> _Exercise aim_
Copy out each line exactly; pictures stay out of the copy.

(Saved data entries)

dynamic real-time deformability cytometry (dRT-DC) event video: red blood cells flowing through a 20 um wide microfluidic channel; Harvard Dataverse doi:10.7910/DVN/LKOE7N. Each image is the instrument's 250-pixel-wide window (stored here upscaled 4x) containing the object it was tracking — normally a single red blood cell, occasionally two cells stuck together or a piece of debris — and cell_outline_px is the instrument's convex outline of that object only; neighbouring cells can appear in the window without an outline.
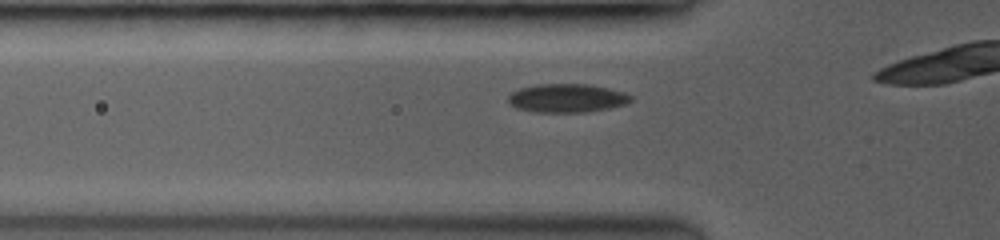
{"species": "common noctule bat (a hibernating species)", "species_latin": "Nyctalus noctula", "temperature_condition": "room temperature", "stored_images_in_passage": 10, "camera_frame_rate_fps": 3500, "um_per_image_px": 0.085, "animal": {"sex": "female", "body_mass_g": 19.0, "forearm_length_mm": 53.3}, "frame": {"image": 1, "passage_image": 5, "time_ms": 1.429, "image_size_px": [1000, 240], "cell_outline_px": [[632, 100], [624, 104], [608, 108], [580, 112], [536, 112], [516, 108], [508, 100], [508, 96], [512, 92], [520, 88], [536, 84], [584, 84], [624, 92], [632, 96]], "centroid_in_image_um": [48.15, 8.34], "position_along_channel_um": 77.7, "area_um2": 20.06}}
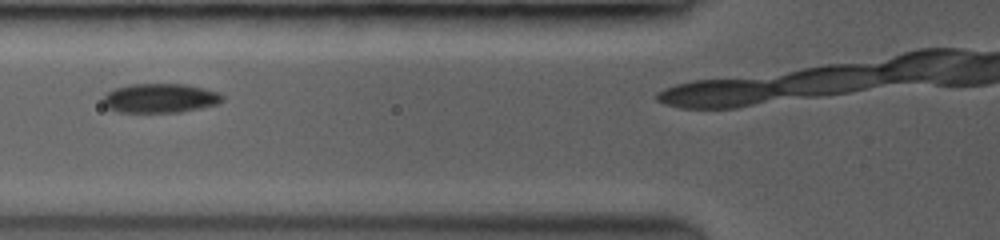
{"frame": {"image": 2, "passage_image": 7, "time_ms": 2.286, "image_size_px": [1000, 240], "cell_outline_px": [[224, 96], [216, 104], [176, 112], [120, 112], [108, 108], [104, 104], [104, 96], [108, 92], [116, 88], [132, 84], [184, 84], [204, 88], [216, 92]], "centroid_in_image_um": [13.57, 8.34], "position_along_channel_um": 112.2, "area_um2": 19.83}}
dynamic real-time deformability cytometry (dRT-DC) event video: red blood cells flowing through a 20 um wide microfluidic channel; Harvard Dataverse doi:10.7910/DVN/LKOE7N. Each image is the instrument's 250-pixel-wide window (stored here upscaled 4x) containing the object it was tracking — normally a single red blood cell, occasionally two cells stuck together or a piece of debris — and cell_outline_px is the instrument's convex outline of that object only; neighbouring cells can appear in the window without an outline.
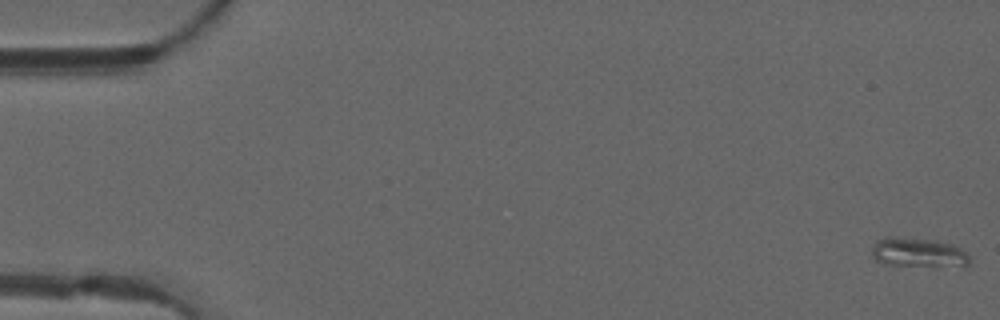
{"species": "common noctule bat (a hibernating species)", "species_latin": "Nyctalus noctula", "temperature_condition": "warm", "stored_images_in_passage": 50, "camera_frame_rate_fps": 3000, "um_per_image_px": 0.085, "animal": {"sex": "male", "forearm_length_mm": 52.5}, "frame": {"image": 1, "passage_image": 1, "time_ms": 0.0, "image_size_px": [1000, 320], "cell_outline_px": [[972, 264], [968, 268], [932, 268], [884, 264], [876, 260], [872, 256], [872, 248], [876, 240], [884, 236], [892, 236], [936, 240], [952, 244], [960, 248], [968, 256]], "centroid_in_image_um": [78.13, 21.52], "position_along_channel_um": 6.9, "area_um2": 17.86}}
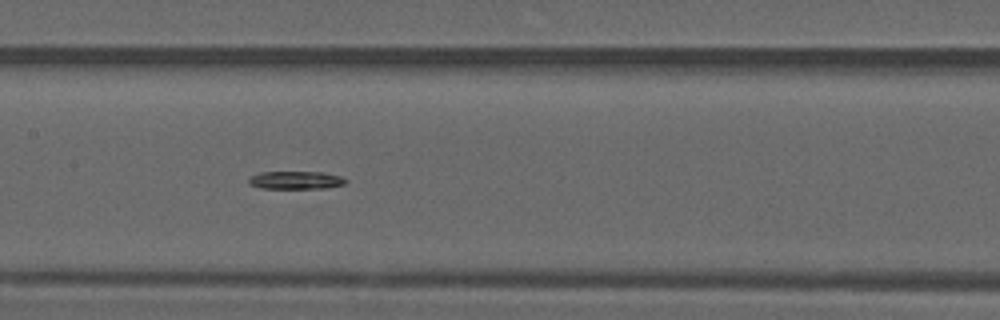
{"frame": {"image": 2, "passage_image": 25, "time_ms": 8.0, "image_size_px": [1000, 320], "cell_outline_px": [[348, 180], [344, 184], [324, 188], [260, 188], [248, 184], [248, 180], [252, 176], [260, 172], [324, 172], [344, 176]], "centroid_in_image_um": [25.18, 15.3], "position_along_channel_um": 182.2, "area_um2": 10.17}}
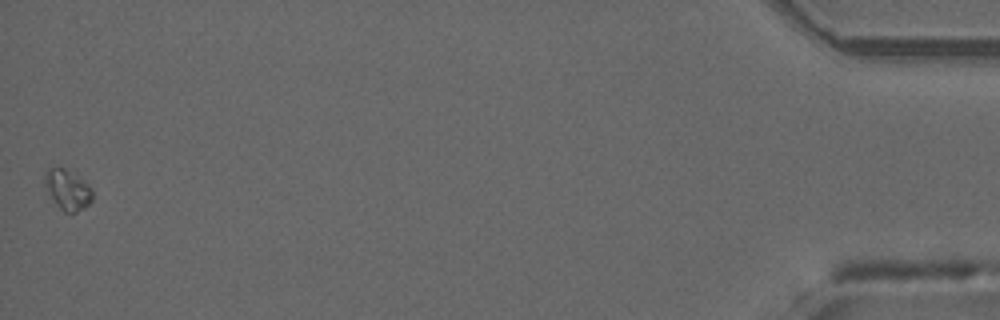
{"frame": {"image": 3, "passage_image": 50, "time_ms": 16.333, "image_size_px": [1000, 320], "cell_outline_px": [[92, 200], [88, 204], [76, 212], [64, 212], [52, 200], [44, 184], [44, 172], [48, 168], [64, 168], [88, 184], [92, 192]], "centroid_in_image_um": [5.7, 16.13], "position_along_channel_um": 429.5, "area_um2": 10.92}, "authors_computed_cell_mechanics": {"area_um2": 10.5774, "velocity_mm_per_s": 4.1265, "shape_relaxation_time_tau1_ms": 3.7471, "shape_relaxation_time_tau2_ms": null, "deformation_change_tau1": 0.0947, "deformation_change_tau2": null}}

> _Task response_
dynamic real-time deformability cytometry (dRT-DC) event video: red blood cells flowing through a 20 um wide microfluidic channel; Harvard Dataverse doi:10.7910/DVN/LKOE7N. Each image is the instrument's 250-pixel-wide window (stored here upscaled 4x) containing the object it was tracking — normally a single red blood cell, occasionally two cells stuck together or a piece of debris — and cell_outline_px is the instrument's convex outline of that object only; neighbouring cells can appear in the window without an outline.
{"species": "common noctule bat (a hibernating species)", "species_latin": "Nyctalus noctula", "temperature_condition": "room temperature", "stored_images_in_passage": 10, "camera_frame_rate_fps": 3500, "um_per_image_px": 0.085, "animal": {"sex": "female", "body_mass_g": 19.0, "forearm_length_mm": 53.3}, "frame": {"image": 1, "passage_image": 5, "time_ms": 1.429, "image_size_px": [1000, 240], "cell_outline_px": [[632, 100], [624, 104], [608, 108], [580, 112], [536, 112], [516, 108], [508, 100], [508, 96], [512, 92], [520, 88], [536, 84], [584, 84], [624, 92], [632, 96]], "centroid_in_image_um": [48.15, 8.34], "position_along_channel_um": 77.7, "area_um2": 20.06}}
{"frame": {"image": 2, "passage_image": 7, "time_ms": 2.286, "image_size_px": [1000, 240], "cell_outline_px": [[224, 96], [216, 104], [176, 112], [120, 112], [108, 108], [104, 104], [104, 96], [108, 92], [116, 88], [132, 84], [184, 84], [204, 88], [216, 92]], "centroid_in_image_um": [13.57, 8.34], "position_along_channel_um": 112.2, "area_um2": 19.83}}
dynamic real-time deformability cytometry (dRT-DC) event video: red blood cells flowing through a 20 um wide microfluidic channel; Harvard Dataverse doi:10.7910/DVN/LKOE7N. Each image is the instrument's 250-pixel-wide window (stored here upscaled 4x) containing the object it was tracking — normally a single red blood cell, occasionally two cells stuck together or a piece of debris — and cell_outline_px is the instrument's convex outline of that object only; neighbouring cells can appear in the window without an outline.
{"species": "common noctule bat (a hibernating species)", "species_latin": "Nyctalus noctula", "temperature_condition": "warm", "stored_images_in_passage": 50, "camera_frame_rate_fps": 3000, "um_per_image_px": 0.085, "animal": {"sex": "male", "forearm_length_mm": 52.5}, "frame": {"image": 1, "passage_image": 1, "time_ms": 0.0, "image_size_px": [1000, 320], "cell_outline_px": [[972, 264], [968, 268], [932, 268], [884, 264], [876, 260], [872, 256], [872, 248], [876, 240], [884, 236], [892, 236], [936, 240], [952, 244], [960, 248], [968, 256]], "centroid_in_image_um": [78.13, 21.52], "position_along_channel_um": 6.9, "area_um2": 17.86}}
{"frame": {"image": 2, "passage_image": 25, "time_ms": 8.0, "image_size_px": [1000, 320], "cell_outline_px": [[348, 180], [344, 184], [324, 188], [260, 188], [248, 184], [248, 180], [252, 176], [260, 172], [324, 172], [344, 176]], "centroid_in_image_um": [25.18, 15.3], "position_along_channel_um": 182.2, "area_um2": 10.17}}
{"frame": {"image": 3, "passage_image": 50, "time_ms": 16.333, "image_size_px": [1000, 320], "cell_outline_px": [[92, 200], [88, 204], [76, 212], [64, 212], [52, 200], [44, 184], [44, 172], [48, 168], [64, 168], [88, 184], [92, 192]], "centroid_in_image_um": [5.7, 16.13], "position_along_channel_um": 429.5, "area_um2": 10.92}, "authors_computed_cell_mechanics": {"area_um2": 10.5774, "velocity_mm_per_s": 4.1265, "shape_relaxation_time_tau1_ms": 3.7471, "shape_relaxation_time_tau2_ms": null, "deformation_change_tau1": 0.0947, "deformation_change_tau2": null}}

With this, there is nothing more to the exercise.